The Forbes article quotes her as saying, “It was so moving. They were giving them to teachers and telling their teachers how much they appreciated them. They were giving them out to their aides, to our custodians, to their parents. It was like a love fest!”
The lowly penny that first produced inspiration had now generated change. The Penny Project began as a means of sharing respect, acknowledgment, and inspiration in the community, but grew into a movement that changed or improved the culture of civility.
The power of faith. In the case of the widow of today’s reading, however, it was not the penny that inspired Jesus. It was the faith that motivated the giving of her last two coins.

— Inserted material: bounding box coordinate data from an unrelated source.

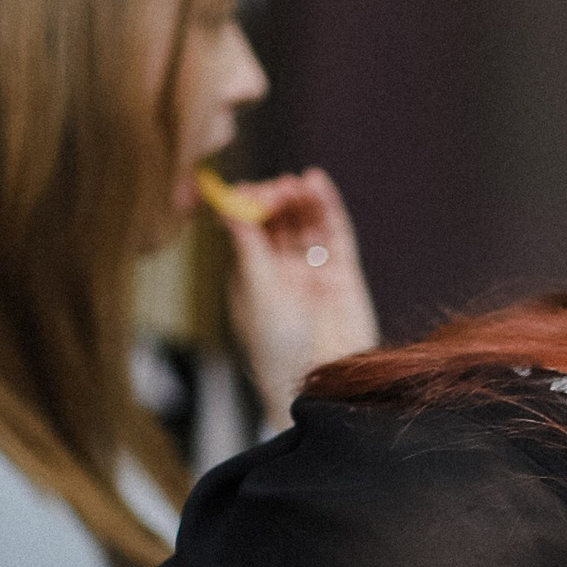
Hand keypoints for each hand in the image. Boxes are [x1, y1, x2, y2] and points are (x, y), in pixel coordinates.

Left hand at [222, 168, 377, 427]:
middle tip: (278, 189)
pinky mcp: (342, 273)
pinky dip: (326, 206)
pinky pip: (334, 232)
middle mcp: (281, 268)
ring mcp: (312, 269)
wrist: (318, 384)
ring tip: (299, 182)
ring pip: (306, 221)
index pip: (247, 225)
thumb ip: (245, 246)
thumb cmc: (276, 349)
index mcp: (251, 273)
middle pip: (278, 218)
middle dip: (276, 197)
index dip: (248, 203)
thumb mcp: (255, 292)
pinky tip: (317, 183)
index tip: (247, 191)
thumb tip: (225, 204)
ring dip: (300, 197)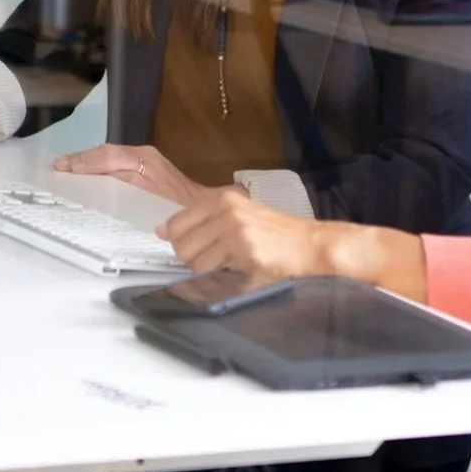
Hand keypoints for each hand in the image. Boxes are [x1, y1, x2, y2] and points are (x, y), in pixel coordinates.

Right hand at [53, 144, 213, 205]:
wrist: (204, 207)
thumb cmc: (179, 209)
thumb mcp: (151, 202)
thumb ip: (125, 190)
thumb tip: (98, 183)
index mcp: (144, 161)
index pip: (108, 157)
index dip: (85, 162)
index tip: (65, 168)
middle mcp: (142, 154)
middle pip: (105, 151)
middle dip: (81, 158)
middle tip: (58, 166)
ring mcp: (144, 157)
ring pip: (109, 153)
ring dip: (87, 160)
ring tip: (65, 167)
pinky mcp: (144, 163)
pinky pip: (115, 159)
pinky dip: (97, 163)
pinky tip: (85, 171)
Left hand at [156, 189, 332, 278]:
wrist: (308, 244)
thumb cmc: (273, 233)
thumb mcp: (237, 216)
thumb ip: (200, 220)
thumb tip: (162, 230)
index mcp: (221, 199)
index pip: (176, 222)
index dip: (178, 241)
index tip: (191, 248)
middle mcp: (226, 210)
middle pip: (180, 243)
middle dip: (190, 258)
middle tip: (214, 259)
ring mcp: (235, 229)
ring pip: (193, 258)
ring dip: (205, 268)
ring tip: (227, 263)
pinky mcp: (244, 250)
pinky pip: (211, 268)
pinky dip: (220, 273)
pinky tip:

Jesus was always impressed by faith. Nothing moved Him more, and a lack of faith was often distressing to Him. The widow’s offering was an expression of faith and a test of her discipleship, and Jesus found this utterly impressive and inspirational.
Many retailers have seen the power of a Penny Project. They invite us to donate our change for charity. They understand the power of micro-donations, whether it is pennies, nickels, dimes, or soda cans for the recycle rebate.
What might we do with a penny project? Perhaps an “alms box” for those in need or a “Pennies for Poverty” program. There is even a program called “Going the Extra Mile” that urges participants to donate a literal mile of pennies.
This morning the gospel reading calls us to express our faith and discipleship through action. When we do, Jesus will not be the only one who is inspired. The power of a penny might bring life to an entire community! Amen.